For the records that follow, return only the count of lines containing the string "orders".

[Page-level text extractions]
▬▬▬▬▬▬▬▬▬▬

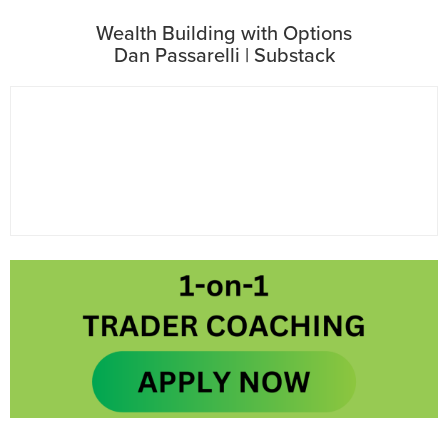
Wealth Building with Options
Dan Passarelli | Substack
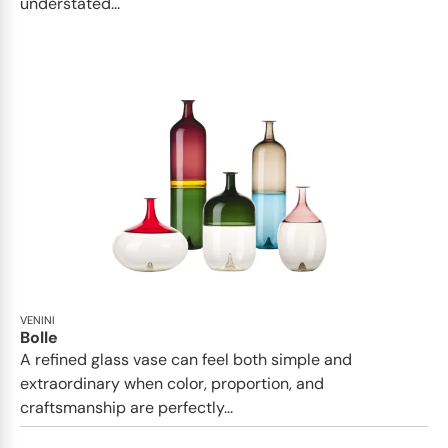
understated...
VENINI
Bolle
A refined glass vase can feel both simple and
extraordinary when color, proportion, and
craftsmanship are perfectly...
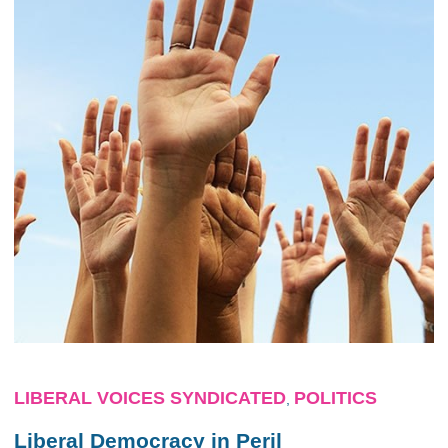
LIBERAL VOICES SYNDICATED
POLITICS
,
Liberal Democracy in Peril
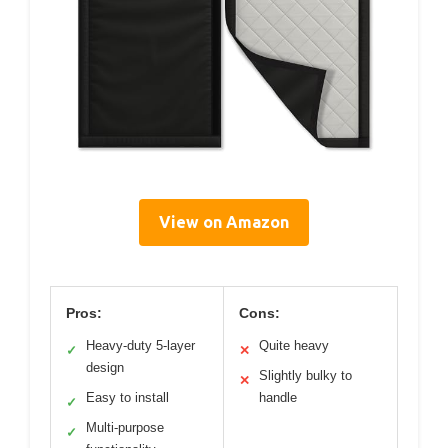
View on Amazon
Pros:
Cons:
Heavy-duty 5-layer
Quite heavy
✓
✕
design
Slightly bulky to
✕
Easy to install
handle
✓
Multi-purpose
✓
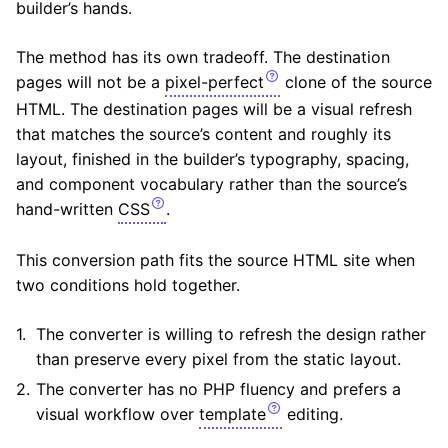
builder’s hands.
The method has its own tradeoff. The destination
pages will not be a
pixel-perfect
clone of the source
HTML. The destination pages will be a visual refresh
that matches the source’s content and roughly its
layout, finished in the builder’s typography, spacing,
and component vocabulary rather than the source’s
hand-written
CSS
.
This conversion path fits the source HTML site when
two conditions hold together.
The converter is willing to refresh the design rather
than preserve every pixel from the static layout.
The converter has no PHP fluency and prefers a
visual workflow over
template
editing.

▬▬▬▬▬▬▬▬▬▬

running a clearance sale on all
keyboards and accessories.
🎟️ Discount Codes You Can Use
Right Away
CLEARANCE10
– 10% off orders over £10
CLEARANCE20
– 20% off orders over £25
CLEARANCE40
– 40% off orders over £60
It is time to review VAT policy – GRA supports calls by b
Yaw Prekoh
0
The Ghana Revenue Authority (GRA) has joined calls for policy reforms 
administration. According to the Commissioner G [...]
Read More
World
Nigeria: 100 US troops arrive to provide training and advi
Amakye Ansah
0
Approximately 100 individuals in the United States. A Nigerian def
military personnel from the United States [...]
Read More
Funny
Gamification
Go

▬▬▬▬▬▬▬▬▬▬

RESPONSE TO THIS EXERCISE
3